[tahoe-dev] Recommendations for minimal RAM usage ?

Wed Mar 14 20:42:24 UTC 2012

On 3/7/12 3:37 PM, Johannes Nix wrote:

> What Brian does around Ed25519 looks great.... What are the main speed
> bottlenecks in Tahoe-LAFS now? Could it be grid latencies / network
> bandwidth for fast systems and encoding for slow processors? And would
> a parallelized variant of the encoding make sense for a typical
> multicore consumer laptop?

Upload and download some large files and then look at the "Recent
Upload/Download Status" pages for them (linked from the Welcome Page):
that should give you some idea of how much time is spent for various
operations. Zfec encoding and AES encryption are pretty minimal: they
run at 10s or 100s of megabytes per second, at least on regular
laptop/desktop CPUs. SHA256 hashing is also really fast.

The biggest overhead right now appears to be Foolscap serialization and
underutilization of the network (latency and insufficient pipelining). I
wrote a d3.js-based visualizer for the immutable download side: it shows
that the new downloader, while it transfers fewer bytes than the old
one, runs slower in some circumstances because it's now making a lot of
tiny requests, and the per-request overhead is significant. I'd like to
build a similar visualizer for the upload side to investigate how the
latency between subsequent block writes affects total throughput.

Moving from Foolscap to HTTP is likely to help some of this, as is the
protocol rethinking that will be a part of that effort. Revisiting the
encoding protocol is also on the table: at PyCon last week we talked
about appending the block-hash-tree uncle-chain to each block, instead
of having just one big tree, to allow each block read to use a single
contiguous read() call, at a slight cost in storage overhead.
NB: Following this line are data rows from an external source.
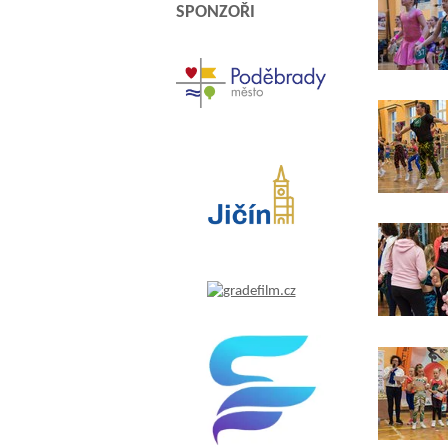
SPONZOŘI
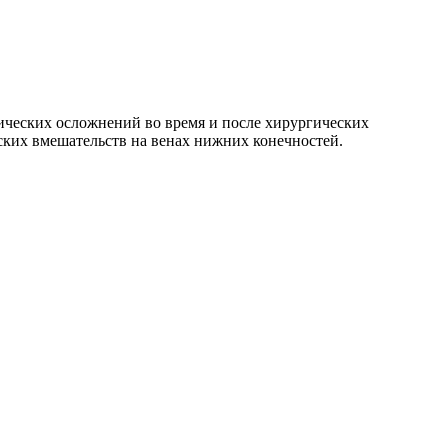
ических осложнений во время и после хирургических
ских вмешательств на венах нижних конечностей.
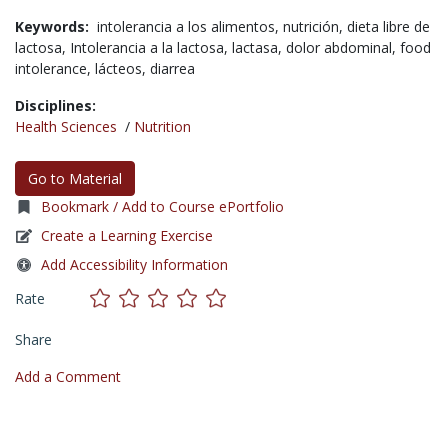
Keywords:
intolerancia a los alimentos,
nutrición,
dieta libre de
lactosa,
Intolerancia a la lactosa,
lactasa,
dolor abdominal,
food
intolerance,
lácteos,
diarrea
Disciplines:
Health Sciences
/
Nutrition
Go to Material
Bookmark / Add to Course ePortfolio
Create a Learning Exercise
Add Accessibility Information
Rate
Share
Add a Comment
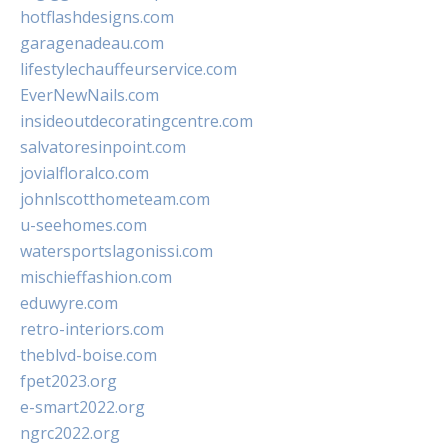
hotflashdesigns.com
garagenadeau.com
lifestylechauffeurservice.com
EverNewNails.com
insideoutdecoratingcentre.com
salvatoresinpoint.com
jovialfloralco.com
johnlscotthometeam.com
u-seehomes.com
watersportslagonissi.com
mischieffashion.com
eduwyre.com
retro-interiors.com
theblvd-boise.com
fpet2023.org
e-smart2022.org
ngrc2022.org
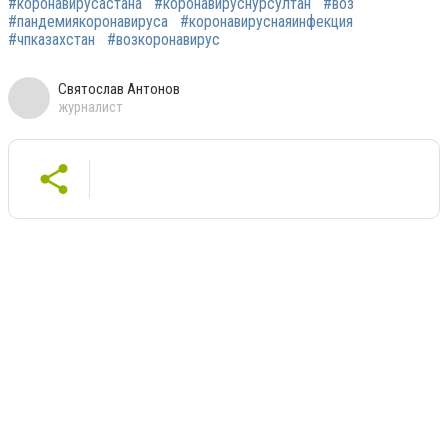
#коронавирусастана
#коронавируснурсултан
#воз
#пандемиякоронавируса
#коронавируснаяинфекция
#чпказахстан
#возкоронавирус
Святослав Антонов
журналист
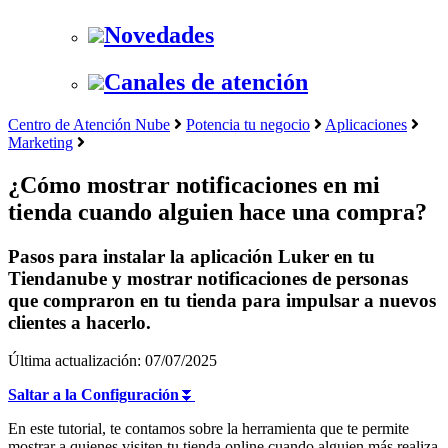
Novedades
Canales de atención
Centro de Atención Nube
Potencia tu negocio
Aplicaciones
Marketing
¿Cómo mostrar notificaciones en mi
tienda cuando alguien hace una compra?
Pasos para instalar la aplicación Luker en tu
Tiendanube y mostrar notificaciones de personas
que compraron en tu tienda para impulsar a nuevos
clientes a hacerlo.
Última actualización: 07/07/2025
Saltar a la Configuración
⏬
En este tutorial, te contamos sobre la herramienta que te permite
mostrar a quienes visiten tu tienda online cuando alguien más realiza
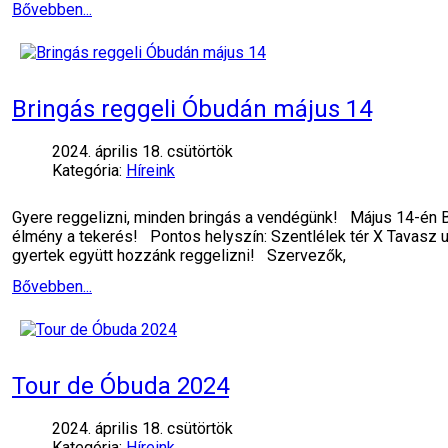
Bővebben...
Bringás reggeli Óbudán május 14
2024. április 18. csütörtök
Kategória:
Híreink
Gyere reggelizni, minden bringás a vendégünk! Május 14-én B
élmény a tekerés!️ Pontos helyszín: Szentlélek tér X Tavasz
gyertek együtt hozzánk reggelizni! Szervezők,
Bővebben...
Tour de Óbuda 2024
2024. április 18. csütörtök
Kategória:
Híreink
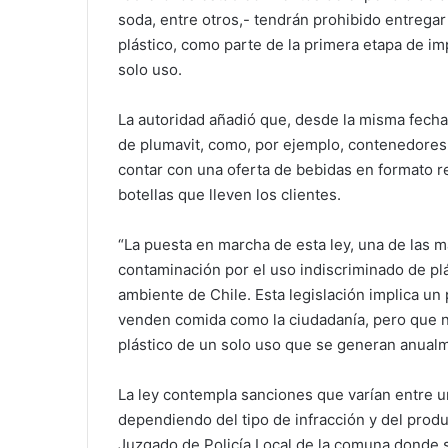
soda, entre otros,- tendrán prohibido entregar 
plástico, como parte de la primera etapa de im
solo uso.
La autoridad añadió que, desde la misma fecha
de plumavit, como, por ejemplo, contenedores
contar con una oferta de bebidas en formato re
botellas que lleven los clientes.
“La puesta en marcha de esta ley, una de las 
contaminación por el uso indiscriminado de plá
ambiente de Chile. Esta legislación implica un
venden comida como la ciudadanía, pero que no
plástico de un solo uso que se generan anualme
La ley contempla sanciones que varían entre 
dependiendo del tipo de infracción y del produ
Juzgado de Policía Local de la comuna donde s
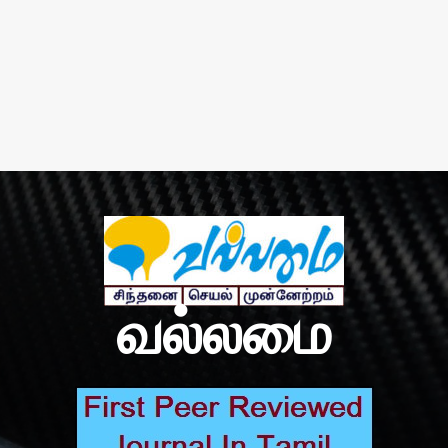
வல்லமை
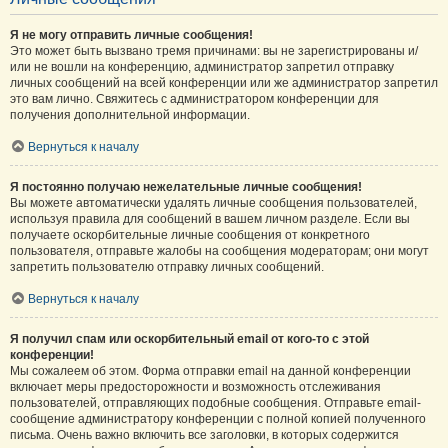
Я не могу отправить личные сообщения!
Это может быть вызвано тремя причинами: вы не зарегистрированы и/
или не вошли на конференцию, администратор запретил отправку
личных сообщений на всей конференции или же администратор запретил
это вам лично. Свяжитесь с администратором конференции для
получения дополнительной информации.
Вернуться к началу
Я постоянно получаю нежелательные личные сообщения!
Вы можете автоматически удалять личные сообщения пользователей,
используя правила для сообщений в вашем личном разделе. Если вы
получаете оскорбительные личные сообщения от конкретного
пользователя, отправьте жалобы на сообщения модераторам; они могут
запретить пользователю отправку личных сообщений.
Вернуться к началу
Я получил спам или оскорбительный email от кого-то с этой
конференции!
Мы сожалеем об этом. Форма отправки email на данной конференции
включает меры предосторожности и возможность отслеживания
пользователей, отправляющих подобные сообщения. Отправьте email-
сообщение администратору конференции с полной копией полученного
письма. Очень важно включить все заголовки, в которых содержится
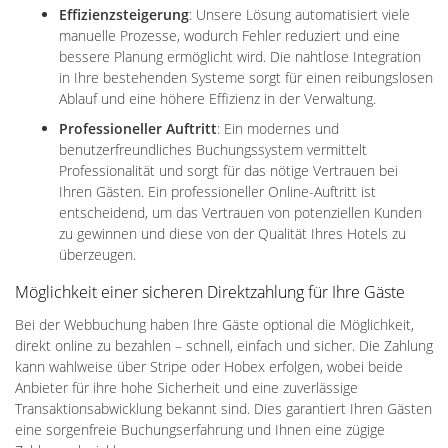
Effizienzsteigerung
: Unsere Lösung automatisiert viele
manuelle Prozesse, wodurch Fehler reduziert und eine
bessere Planung ermöglicht wird. Die nahtlose Integration
in Ihre bestehenden Systeme sorgt für einen reibungslosen
Ablauf und eine höhere Effizienz in der Verwaltung.
Professioneller Auftritt
: Ein modernes und
benutzerfreundliches Buchungssystem vermittelt
Professionalität und sorgt für das nötige Vertrauen bei
Ihren Gästen. Ein professioneller Online-Auftritt ist
entscheidend, um das Vertrauen von potenziellen Kunden
zu gewinnen und diese von der Qualität Ihres Hotels zu
überzeugen.
Möglichkeit einer sicheren Direktzahlung für Ihre Gäste
Bei der Webbuchung haben Ihre Gäste optional die Möglichkeit,
direkt online zu bezahlen – schnell, einfach und sicher. Die Zahlung
kann wahlweise über Stripe oder Hobex erfolgen, wobei beide
Anbieter für ihre hohe Sicherheit und eine zuverlässige
Transaktionsabwicklung bekannt sind. Dies garantiert Ihren Gästen
eine sorgenfreie Buchungserfahrung und Ihnen eine zügige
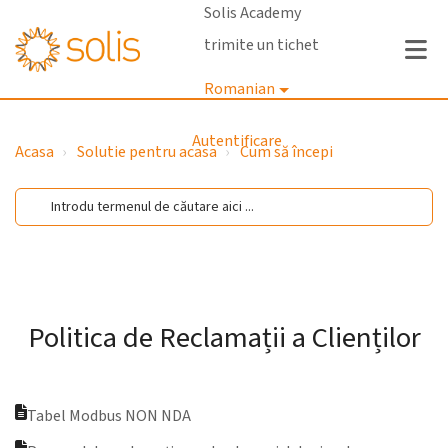
Solis Academy
trimite un tichet
Romanian
Autentificare
Acasa
Solutie pentru acasa
Cum să începi
Politica de Reclamații a Clienților
Tabel Modbus NON NDA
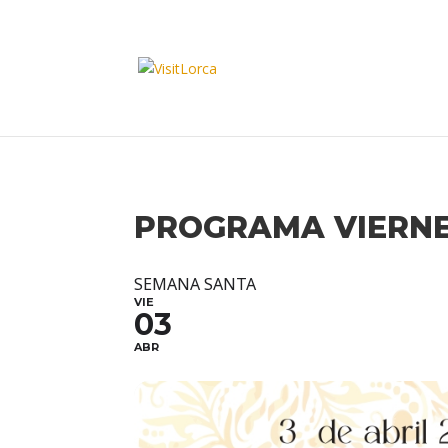
PROGRAMA VIERN
SEMANA SANTA
VIE
03
ABR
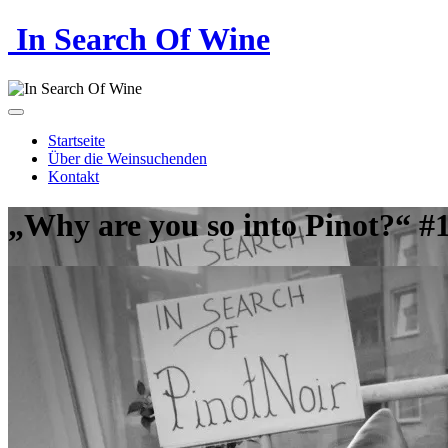
In Search Of Wine
Startseite
Über die Weinsuchenden
Kontakt
„Why are you so into Pinot?“ #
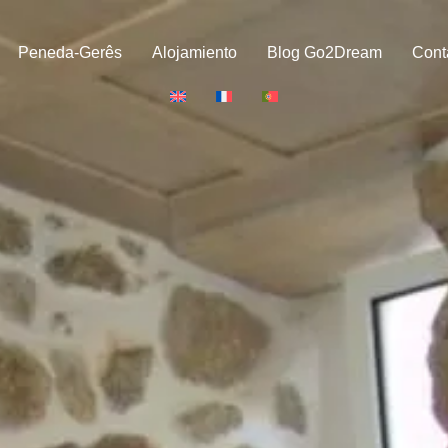
Peneda-Gerês
Alojamiento
Blog Go2Dream
Cont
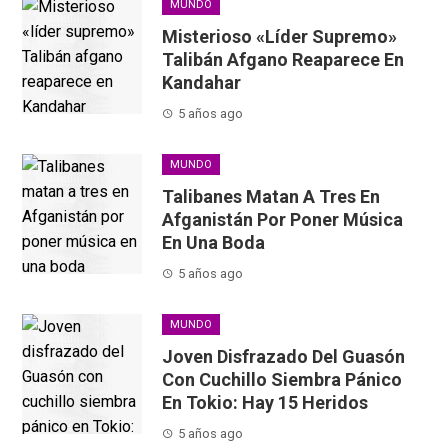
MUNDO
Misterioso «líder Supremo»
Talibán Afgano Reaparece En
Kandahar
5 años ago
MUNDO
Talibanes Matan A Tres En
Afganistán Por Poner Música
En Una Boda
5 años ago
MUNDO
Joven Disfrazado Del Guasón
Con Cuchillo Siembra Pánico
En Tokio: Hay 15 Heridos
5 años ago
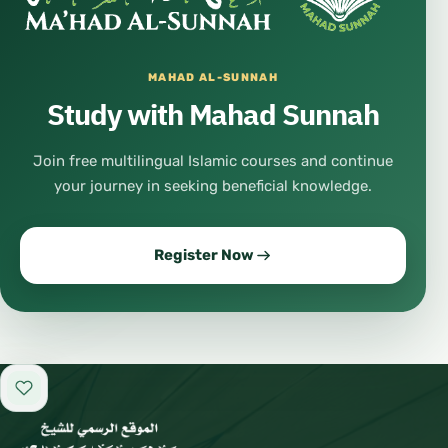
MAHAD AL-SUNNAH
Study with Mahad Sunnah
Join free multilingual Islamic courses and continue
your journey in seeking beneficial knowledge.
Register Now
Add to favorites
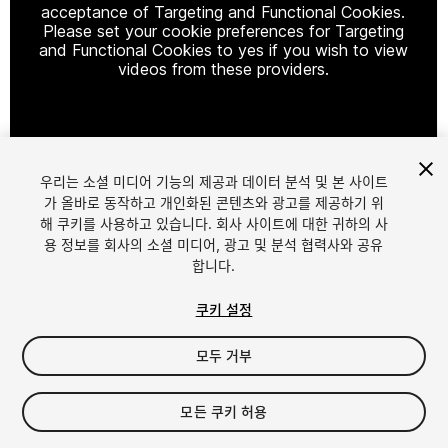
acceptance of Targeting and Functional Cookies.
Please set your cookie preferences for Targeting
and Functional Cookies to yes if you wish to view
videos from these providers.
Cookie Settings
우리는 소셜 미디어 기능의 제공과 데이터 분석 및 본 사이트
1
/
14
가 올바로 동작하고 개인화된 콘텐츠와 광고를 제공하기 위
해 쿠키를 사용하고 있습니다. 회사 사이트에 대한 귀하의 사
용 정보를 회사의 소셜 미디어, 광고 및 분석 협력사와 공유
합니다.
쿠키 설정
모두 거부
$4.99
세금/부가세는 결제 시 반영됩니다.
모든 쿠키 허용
12
views
in the past week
We're really interested in smaller CPUs, like ARM-based FreedomBox /
PogoPlug / NAS boxes. My first interest is in making these into good
servers, which means minimzing the work that a storage server must
perform. Minimizing RAM usage (perhaps by making some features optional,
so we can load less code into memory) should help make them work better
as clients too. And having something to cross-compile the binary
packages that tahoe needs should help get tahoe installed on those boxes
faster: currently it can take a couple of hours to compile everything
necessary. I'd like to get some buildslaves running that just do
performance-testing of a pre-compiled Tahoe build on small boxes (our
current buildslaves are mostly focussed on the build itself).

cheers,
 -Brian